Speaking at the Banc of America Securities NYC Office Conference yesterday, Daniel Doctoroff, Deputy Mayor for Economic Development and Rebuilding, outlined six approaches the city is using to retain and attract business to the local office market. First, he said, it is critical to look at businesses like “value-added, job-creating, tax-paying clients.” To this end, the Economic Development Corp. has been reorganized as a one-stop shop for all government/business transactions. And it helps to go the extra mile. For example, during the blackout on Aug. 14, the city called 500 of the largest companies in the city and asked if they needed anything, Doctoroff pointed out.

In its mission, the city is also recognizing its strengths and weaknesses. “You have to be brutally honest about what you are good at and what you are not good at,” he said. The city lacks an abundance of land so it would not be feasible to try to attract manufacturing companies which would need to build plants. On the other hand, he added, the city is targeting industries that depend heavily on intellectual capital such as the life sciences, professional services, media and entertainment and–of course–financial services.

“We will take every financial services job we can get. It is in our nature; it goes back 200 years,” Doctoroff said. “Inevitably it [collapses] like it did but I don’t think New Yorkers would have it any other way.”

Aside from the finance sector, the city is also seeing growth in the media and entertainment arena with the development of four new company headquarters currently under way: Bloomberg Media, the New York Times, Time Warner and Hearst. And a fifth one may be in store for the near future, he added.

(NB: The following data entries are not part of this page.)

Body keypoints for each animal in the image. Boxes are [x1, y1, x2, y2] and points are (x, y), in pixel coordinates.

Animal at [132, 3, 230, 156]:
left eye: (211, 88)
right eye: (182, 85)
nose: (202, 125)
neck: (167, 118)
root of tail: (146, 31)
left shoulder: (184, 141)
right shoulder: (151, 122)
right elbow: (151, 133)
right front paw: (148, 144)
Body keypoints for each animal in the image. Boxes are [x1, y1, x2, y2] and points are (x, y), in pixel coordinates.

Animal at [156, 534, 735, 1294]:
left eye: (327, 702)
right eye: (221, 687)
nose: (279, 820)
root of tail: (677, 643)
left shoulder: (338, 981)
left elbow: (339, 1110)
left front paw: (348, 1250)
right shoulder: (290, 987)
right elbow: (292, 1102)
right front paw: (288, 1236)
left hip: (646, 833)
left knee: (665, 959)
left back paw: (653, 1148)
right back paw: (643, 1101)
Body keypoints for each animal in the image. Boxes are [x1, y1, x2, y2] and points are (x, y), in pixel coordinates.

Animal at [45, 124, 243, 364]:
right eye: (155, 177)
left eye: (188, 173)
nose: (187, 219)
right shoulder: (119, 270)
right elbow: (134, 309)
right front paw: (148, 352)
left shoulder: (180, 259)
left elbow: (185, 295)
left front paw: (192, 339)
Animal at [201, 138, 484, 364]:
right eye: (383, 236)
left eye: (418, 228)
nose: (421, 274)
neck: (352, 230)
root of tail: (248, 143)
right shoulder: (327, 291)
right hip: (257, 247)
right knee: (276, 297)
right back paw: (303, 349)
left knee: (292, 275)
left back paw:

In its quest to retain and attract businesses, the city also needs to aggressively market itself. “We have to sell New York City and try to create the impression–and we think it is a reality–that New York City is an exciting place to live and work,” Doctoroff explained. To help with this, the city established the office of chief marketing officer, he added.

One major change in the city’s strategy to retain and attract businesses is its decision not to pay companies to stay; although it does offer as-of-right incentives and discretionary incentives, he said. “We don’t pay any companies to stay in New York City anymore,” he said, with the very rare exception. “We haven’t lost any company or a significant portion of a company since we made this announcement.”

The city is also taking steps to improve the schools and neighborhoods to focus on quality of life and is finding ways to offer more choices to companies, such as rezoning areas in other boroughs including Long Island City in Queens and the Brooklyn waterfront, he said.

In the end there is one thing people should know about the city, according to Doctoroff. “What you see when you study New York City history–it always comes back stronger.”